Theoretically, the method of CSR using biotin labelled nucleotides (described in general in PCT/GB98/01889) might be used to detect single turnover events of enzymes, for example polymerases. However in practice the present inventors have found that this method is not optimally efficient for several reasons:                In situ expression of polymerases (inside compartments) from a linear DNA fragment comprising polymerase gene and for example a T7 promotor can be achieved using an in vitro transcription/translation system (ivt) (such as are commercially available). However, we have found that the presence of biotinylated nucleotides (Biotin-dNTP) results in tagging of the 3′ ends of the linear fragment with Biotin regardless of the activity of the expressed polymerase and regardless of the nature of the 3′ end (5′ overhang, blunt, or 3′ overhang). This results in such high-level background that a single-turnover event of a polymerase of interest is not detectable above it.        

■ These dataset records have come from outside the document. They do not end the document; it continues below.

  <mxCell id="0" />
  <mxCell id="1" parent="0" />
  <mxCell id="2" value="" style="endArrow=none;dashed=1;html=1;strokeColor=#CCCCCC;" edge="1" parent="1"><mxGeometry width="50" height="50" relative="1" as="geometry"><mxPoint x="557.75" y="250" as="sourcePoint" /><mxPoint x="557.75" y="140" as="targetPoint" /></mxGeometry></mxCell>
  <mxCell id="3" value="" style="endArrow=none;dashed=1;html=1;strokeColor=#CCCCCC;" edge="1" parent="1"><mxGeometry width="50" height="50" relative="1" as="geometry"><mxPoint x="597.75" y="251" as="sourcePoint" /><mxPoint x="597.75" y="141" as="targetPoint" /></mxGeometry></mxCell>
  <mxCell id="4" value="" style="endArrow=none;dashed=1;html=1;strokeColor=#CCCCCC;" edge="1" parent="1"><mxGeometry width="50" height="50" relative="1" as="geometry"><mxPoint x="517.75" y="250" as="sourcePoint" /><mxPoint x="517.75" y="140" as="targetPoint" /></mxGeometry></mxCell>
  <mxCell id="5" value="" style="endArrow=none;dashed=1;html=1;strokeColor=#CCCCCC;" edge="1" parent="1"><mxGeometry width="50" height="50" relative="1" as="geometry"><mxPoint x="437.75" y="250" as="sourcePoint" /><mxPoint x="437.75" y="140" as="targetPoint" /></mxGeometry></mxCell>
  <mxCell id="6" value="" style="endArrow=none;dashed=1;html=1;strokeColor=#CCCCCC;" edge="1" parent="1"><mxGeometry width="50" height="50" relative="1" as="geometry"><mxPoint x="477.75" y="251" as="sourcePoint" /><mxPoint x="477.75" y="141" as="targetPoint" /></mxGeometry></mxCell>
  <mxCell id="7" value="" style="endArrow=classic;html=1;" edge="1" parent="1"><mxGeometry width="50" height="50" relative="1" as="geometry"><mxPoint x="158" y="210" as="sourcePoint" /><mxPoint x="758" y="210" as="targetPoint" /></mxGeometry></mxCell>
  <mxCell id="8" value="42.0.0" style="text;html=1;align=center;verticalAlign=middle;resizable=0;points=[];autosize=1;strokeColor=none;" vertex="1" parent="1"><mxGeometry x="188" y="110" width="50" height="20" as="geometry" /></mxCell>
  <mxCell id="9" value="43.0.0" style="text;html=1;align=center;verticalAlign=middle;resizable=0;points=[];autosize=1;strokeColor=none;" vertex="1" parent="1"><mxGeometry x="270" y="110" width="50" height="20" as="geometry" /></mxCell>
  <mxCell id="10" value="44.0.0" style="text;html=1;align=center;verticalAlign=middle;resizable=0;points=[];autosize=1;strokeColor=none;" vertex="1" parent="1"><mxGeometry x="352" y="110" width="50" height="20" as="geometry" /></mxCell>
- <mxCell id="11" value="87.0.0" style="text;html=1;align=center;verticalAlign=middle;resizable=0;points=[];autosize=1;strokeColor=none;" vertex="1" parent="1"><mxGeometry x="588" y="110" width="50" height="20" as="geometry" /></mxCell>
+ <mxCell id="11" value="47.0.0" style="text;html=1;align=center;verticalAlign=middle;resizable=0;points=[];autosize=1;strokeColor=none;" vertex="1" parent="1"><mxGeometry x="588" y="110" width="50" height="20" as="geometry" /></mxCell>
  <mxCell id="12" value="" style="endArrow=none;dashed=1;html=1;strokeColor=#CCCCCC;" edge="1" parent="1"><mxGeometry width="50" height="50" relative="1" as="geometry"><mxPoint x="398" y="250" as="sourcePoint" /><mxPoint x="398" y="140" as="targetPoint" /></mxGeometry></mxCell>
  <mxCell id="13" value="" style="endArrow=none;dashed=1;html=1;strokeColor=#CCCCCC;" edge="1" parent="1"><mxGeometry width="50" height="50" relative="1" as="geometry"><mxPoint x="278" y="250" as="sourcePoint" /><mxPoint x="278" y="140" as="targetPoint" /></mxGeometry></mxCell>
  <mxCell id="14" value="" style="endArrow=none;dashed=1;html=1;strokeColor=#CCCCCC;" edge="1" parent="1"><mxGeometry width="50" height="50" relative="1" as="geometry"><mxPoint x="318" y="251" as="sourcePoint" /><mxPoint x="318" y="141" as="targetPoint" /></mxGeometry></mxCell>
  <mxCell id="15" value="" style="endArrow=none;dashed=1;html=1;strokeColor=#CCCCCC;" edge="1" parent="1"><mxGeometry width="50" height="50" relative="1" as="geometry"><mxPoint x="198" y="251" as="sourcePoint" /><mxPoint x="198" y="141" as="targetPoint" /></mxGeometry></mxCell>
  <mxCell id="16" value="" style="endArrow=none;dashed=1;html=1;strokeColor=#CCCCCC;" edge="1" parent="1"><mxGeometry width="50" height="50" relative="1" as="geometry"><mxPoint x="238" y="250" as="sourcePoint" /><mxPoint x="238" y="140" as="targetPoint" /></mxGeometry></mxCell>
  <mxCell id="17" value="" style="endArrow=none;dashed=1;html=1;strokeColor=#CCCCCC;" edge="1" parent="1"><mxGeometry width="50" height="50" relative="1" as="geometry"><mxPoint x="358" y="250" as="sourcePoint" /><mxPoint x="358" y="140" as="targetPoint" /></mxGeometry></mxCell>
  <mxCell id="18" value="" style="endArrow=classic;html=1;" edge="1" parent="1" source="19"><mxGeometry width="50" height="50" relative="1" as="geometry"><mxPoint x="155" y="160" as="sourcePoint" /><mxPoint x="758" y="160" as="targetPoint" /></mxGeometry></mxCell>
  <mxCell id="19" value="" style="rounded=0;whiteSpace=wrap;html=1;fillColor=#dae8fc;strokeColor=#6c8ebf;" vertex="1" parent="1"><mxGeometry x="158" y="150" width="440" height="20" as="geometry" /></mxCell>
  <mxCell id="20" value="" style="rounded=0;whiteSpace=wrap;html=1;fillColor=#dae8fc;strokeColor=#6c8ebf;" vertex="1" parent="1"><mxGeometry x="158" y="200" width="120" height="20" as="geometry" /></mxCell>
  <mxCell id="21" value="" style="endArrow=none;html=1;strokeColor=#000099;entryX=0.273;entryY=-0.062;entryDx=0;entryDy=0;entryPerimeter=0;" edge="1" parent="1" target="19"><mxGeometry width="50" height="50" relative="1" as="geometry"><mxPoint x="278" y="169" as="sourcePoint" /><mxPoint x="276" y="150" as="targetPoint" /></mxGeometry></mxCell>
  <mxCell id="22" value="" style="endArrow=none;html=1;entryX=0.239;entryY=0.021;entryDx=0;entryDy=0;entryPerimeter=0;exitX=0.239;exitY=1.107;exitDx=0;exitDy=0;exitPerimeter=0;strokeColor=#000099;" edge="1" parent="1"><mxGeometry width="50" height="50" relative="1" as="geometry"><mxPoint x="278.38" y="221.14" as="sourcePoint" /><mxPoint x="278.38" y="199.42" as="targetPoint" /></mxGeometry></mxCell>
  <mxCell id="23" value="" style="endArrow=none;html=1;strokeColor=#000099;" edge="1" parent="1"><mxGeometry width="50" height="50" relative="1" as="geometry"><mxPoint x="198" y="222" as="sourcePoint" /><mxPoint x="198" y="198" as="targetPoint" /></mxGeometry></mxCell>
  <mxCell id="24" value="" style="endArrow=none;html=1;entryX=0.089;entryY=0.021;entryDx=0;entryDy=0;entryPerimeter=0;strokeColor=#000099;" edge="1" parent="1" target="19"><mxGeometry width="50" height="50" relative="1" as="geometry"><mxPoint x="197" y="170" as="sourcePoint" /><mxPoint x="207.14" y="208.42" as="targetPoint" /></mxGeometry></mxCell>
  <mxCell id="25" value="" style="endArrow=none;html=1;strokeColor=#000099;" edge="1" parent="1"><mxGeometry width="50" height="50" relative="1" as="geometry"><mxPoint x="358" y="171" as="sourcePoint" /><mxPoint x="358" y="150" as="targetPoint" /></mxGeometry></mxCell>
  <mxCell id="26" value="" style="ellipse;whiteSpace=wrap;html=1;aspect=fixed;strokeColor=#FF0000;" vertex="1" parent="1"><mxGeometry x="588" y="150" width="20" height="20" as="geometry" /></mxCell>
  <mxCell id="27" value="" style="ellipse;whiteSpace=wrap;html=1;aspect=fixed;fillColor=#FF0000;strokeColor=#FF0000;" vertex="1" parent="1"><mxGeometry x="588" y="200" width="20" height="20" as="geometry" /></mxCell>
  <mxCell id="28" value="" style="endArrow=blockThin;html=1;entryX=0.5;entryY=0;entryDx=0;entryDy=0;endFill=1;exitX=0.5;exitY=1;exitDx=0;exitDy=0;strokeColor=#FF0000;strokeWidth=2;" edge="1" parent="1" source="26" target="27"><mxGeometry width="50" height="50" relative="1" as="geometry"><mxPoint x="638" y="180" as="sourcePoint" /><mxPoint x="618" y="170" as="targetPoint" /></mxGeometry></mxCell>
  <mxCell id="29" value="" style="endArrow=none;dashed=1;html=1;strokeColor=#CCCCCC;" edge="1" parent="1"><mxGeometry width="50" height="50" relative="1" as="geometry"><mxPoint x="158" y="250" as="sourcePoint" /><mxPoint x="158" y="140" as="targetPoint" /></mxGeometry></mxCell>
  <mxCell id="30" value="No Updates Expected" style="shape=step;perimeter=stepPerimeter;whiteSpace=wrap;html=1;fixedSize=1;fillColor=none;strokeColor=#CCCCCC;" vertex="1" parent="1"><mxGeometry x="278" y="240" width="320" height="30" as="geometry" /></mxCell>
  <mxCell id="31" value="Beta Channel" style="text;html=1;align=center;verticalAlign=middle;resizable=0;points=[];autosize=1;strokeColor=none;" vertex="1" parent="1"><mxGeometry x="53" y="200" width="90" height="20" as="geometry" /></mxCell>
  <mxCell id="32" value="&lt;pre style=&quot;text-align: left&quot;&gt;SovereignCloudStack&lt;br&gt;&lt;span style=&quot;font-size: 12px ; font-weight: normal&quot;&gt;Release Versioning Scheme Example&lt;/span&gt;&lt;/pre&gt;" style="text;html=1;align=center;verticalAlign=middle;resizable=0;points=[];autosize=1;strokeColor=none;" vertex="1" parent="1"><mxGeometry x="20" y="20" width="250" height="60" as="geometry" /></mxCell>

The present inventors consider that the reasons for this are:                that some ivt extracts themselves contain endogenous terminal transferase (TT) activity,        T7 RNA pol itself has substantial TT activity (see e.g. McGinness et al (2002) Chem. Biol., 9, 585-596) and is present even before any polymerase of interest has been expressed and so has a head-start in modifying free 3′ ends        DNA polymerases (as far as tested by the present inventors) are poorly expressed by ivt systems,        DNA polymerases are poorly active in the ivt buffers (as far as tested by the present inventors).        
Possible technical solutions to this include the following:
1) conditionally blocked 3′ ends. The problem with this approach is that the chemistry is challenging. In addition, this method does not solve the problem of the polymerases being poorly expressed by ivt systems and being poorly active in ivt buffers.

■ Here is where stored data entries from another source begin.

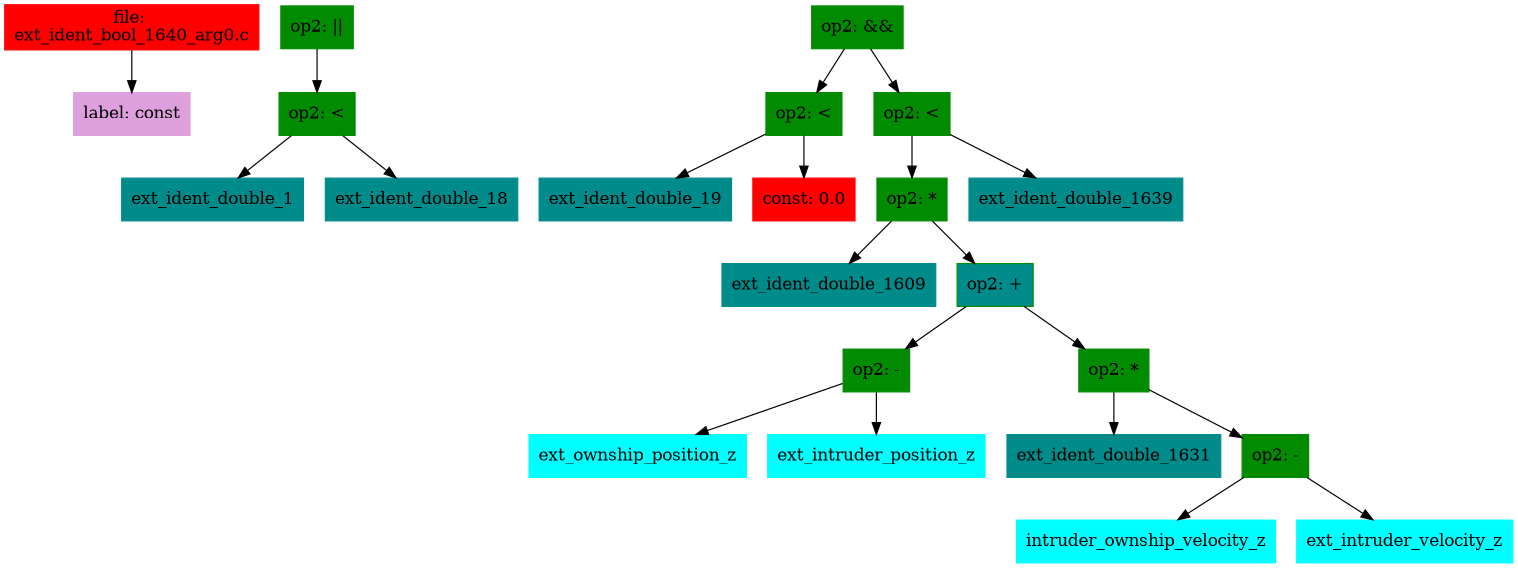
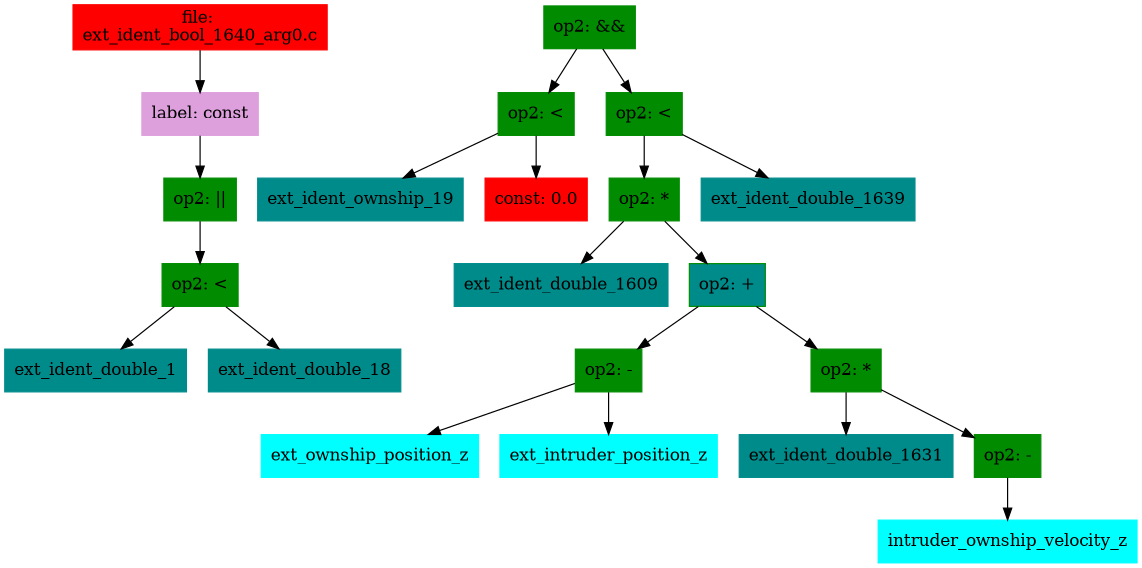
  digraph {
    node [color=green4 shape=box style=filled]
    n1 [color=red label="file: \next_ident_bool_1640_arg0.c"]
    n2 [color=plum label="label: const"]
    n3 [label="op2: ||"]
    n4 [label="op2: <"]
    n5 [color=cyan4 label=ext_ident_double_1]
    n6 [color=cyan4 label=ext_ident_double_18]
    n7 [label="op2: &&"]
    n8 [label="op2: <"]
    n9 [label="op2: <"]
-   n10 [color=cyan4 label=ext_ident_double_19]
+   n10 [color=cyan4 label=ext_ident_ownship_19]
    n11 [color=red1 label="const: 0.0"]
    n12 [label="op2: *"]
    n13 [color=cyan4 label=ext_ident_double_1639]
    n14 [color=cyan4 label=ext_ident_double_1609]
    n15 [fillcolor=cyan4 label="op2: +"]
    n16 [label="op2: -"]
    n17 [label="op2: *"]
    n18 [color=cyan1 label=ext_ownship_position_z]
    n19 [color=cyan1 label=ext_intruder_position_z]
    n20 [color=cyan4 label=ext_ident_double_1631]
    n21 [label="op2: -"]
    n22 [color=cyan1 label=intruder_ownship_velocity_z]
-   n23 [color=cyan1 label=ext_intruder_velocity_z]
    n1 -> n2
+   n2 -> n3
    n3 -> n4
    n4 -> n5
    n4 -> n6
    n7 -> n8
    n7 -> n9
    n8 -> n10
    n8 -> n11
    n9 -> n12
    n9 -> n13
    n12 -> n14
    n12 -> n15
    n15 -> n16
    n15 -> n17
    n16 -> n18
    n16 -> n19
    n17 -> n20
    n17 -> n21
    n21 -> n22
-   n21 -> n23
  }
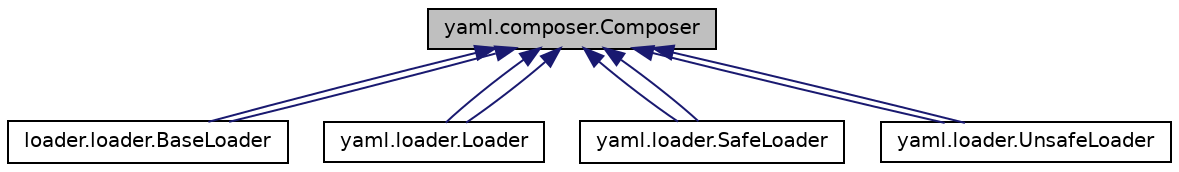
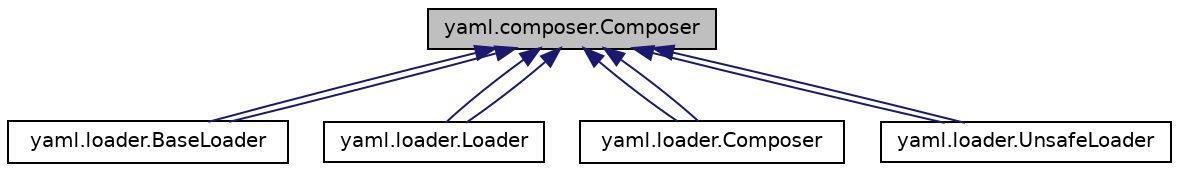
  digraph {
    rankdir=TB
    node [color=black fillcolor=white fontname=Helvetica fontsize=10 shape=record style=filled]
    edge [color=midnightblue dir=back fontname=Helvetica fontsize=10 labelfontname=Helvetica labelfontsize=10 style=solid]
    n1 [fillcolor=grey75 fontcolor=black height=0.2 label="yaml.composer.Composer" width=0.4]
-   n2 [height=0.2 label="loader.loader.BaseLoader" width=0.4]
+   n2 [height=0.2 label="yaml.loader.BaseLoader" width=0.4]
    n3 [height=0.2 label="yaml.loader.Loader" width=0.4]
-   n4 [height=0.2 label="yaml.loader.SafeLoader" width=0.4]
+   n4 [height=0.2 label="yaml.loader.Composer" width=0.4]
    n5 [height=0.2 label="yaml.loader.UnsafeLoader" width=0.4]
    n1 -> n2
    n1 -> n2
    n1 -> n3
    n1 -> n3
    n1 -> n4
    n1 -> n4
    n1 -> n5
    n1 -> n5
  }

2) The 2-step method described in PCT/GB01/04108 in the name of the present inventors: 2-step ivt followed by testing for the resultant polymerase to extend DNA. The disadvantage with this method is that it is time-consuming to perform. In addition, it does not solve the problem that DNA polymerases are poorly expressed by ivt systems.
Other methods for the selection of polymerases, include the method of “proximity coupling” used in phage display. Such a method involves the proximal display of both substrate and enzyme on the phage particle (Neri 99, Schultz 00). This concept relies on the in cis conversion of substrate to product or in the case of polymerases the incorporation of a tagged nucleotide into a template-primer duplex substrate tethered to the phage particle (Jestin01, Xia 02). Recently, the method has been used successfully to select for a variant of the Taq polymerase Stoffel fragment that incorporates ribonucleoside triphosphates (rNTPs) with efficiencies approaching those of the wild-type enzyme for dNTP substrates (Xia 02). However, there are several problems associated with the use of this method. Importantly, selection conditions have to be compatible with phage viability and the intramolecular tethering of the substrate may favor the selection of polymerases with low affinity for template-primer duplex and poor processivity.
Therefore, there remains a need in the art for the provision of a method for the selection of nucleic acid processing molecules, in particular DNA polymerases which possess a low catalytic turnover and/or processivity, which method is not constrained by selection conditions which are required for phage viability.